_INSTRUCTION A_:
Copy lines from the listing, from the line containing "What is the greatest value displayed?" up to and including the line containing "Does the chart have visible grid lines?". Leave the pictures out.

_PAGE TEXT_:
::::

# AUD/USD futures



## arruga (30 September 2015)

Hi
I got all my money in USD and trade USD-based instruments in the US, using IB as platform (being an australian tax resident). Now, I want to trade AUD.USD futures, or any other Fx pair for that matter, but IB informs me about changes in regulation that Fx are no longer tradable for australian residents and can't have margin accounts ?? Well, this would render IB pretty useless to me, but like their low low brokerage commissions....anybody knows more about this ? recommendations/suggestions ? change broker platform ? to which ?
thanks


----------



## Roller_1 (30 September 2015)

arruga said:


> Hi
> I got all my money in USD and trade USD-based instruments in the US, using IB as platform (being an australian tax resident). Now, I want to trade AUD.USD futures, or any other Fx pair for that matter, but IB informs me about changes in regulation that Fx are no longer tradable for australian residents and can't have margin accounts ?? Well, this would render IB pretty useless to me, but like their low low brokerage commissions....anybody knows more about this ? recommendations/suggestions ? change broker platform ? to which ?

::::

_INPUT DATA_:
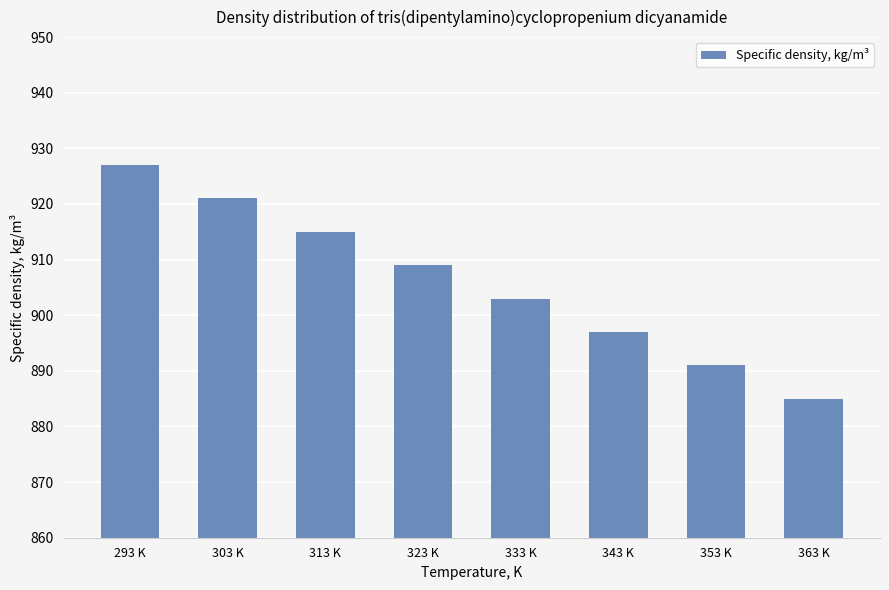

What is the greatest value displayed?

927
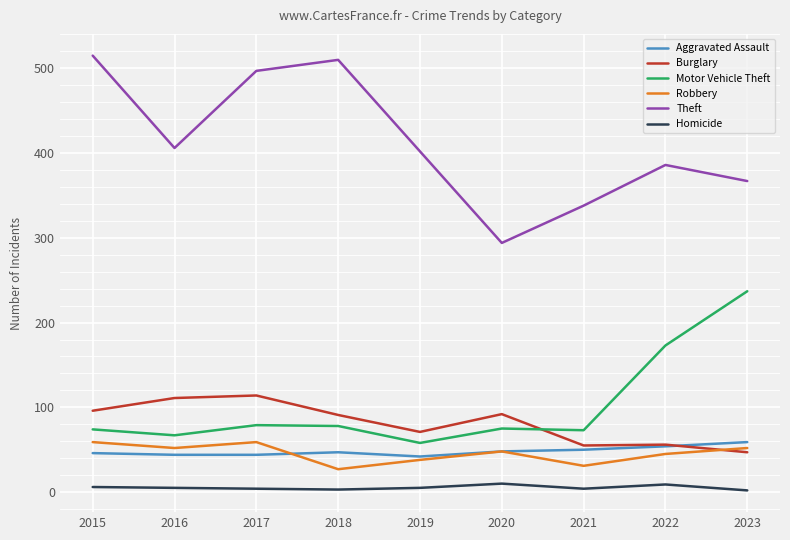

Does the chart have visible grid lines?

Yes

::::

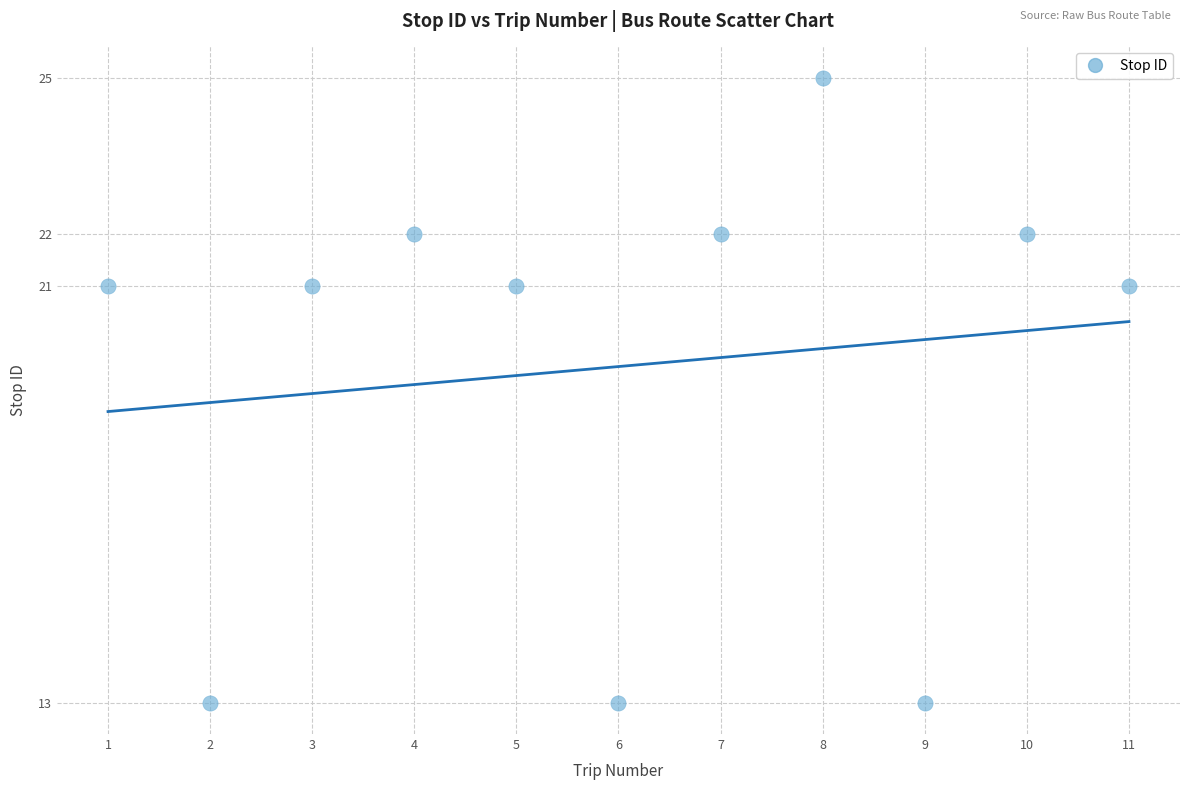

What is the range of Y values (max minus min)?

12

::::

_INSTRUCTION B_:
Rewrite the forum thread from "## arruga (30" up to and including "Roller_1 (30 September 2015)", swapping each "IB" for "the broker".

_ANSWER A_:
What is the greatest value displayed?

927

Does the chart have visible grid lines?

_ANSWER B_:
## arruga (30 September 2015)

Hi
I got all my money in USD and trade USD-based instruments in the US, using the broker as platform (being an australian tax resident). Now, I want to trade AUD.USD futures, or any other Fx pair for that matter, but the broker informs me about changes in regulation that Fx are no longer tradable for australian residents and can't have margin accounts ?? Well, this would render the broker pretty useless to me, but like their low low brokerage commissions....anybody knows more about this ? recommendations/suggestions ? change broker platform ? to which ?
thanks


----------



## Roller_1 (30 September 2015)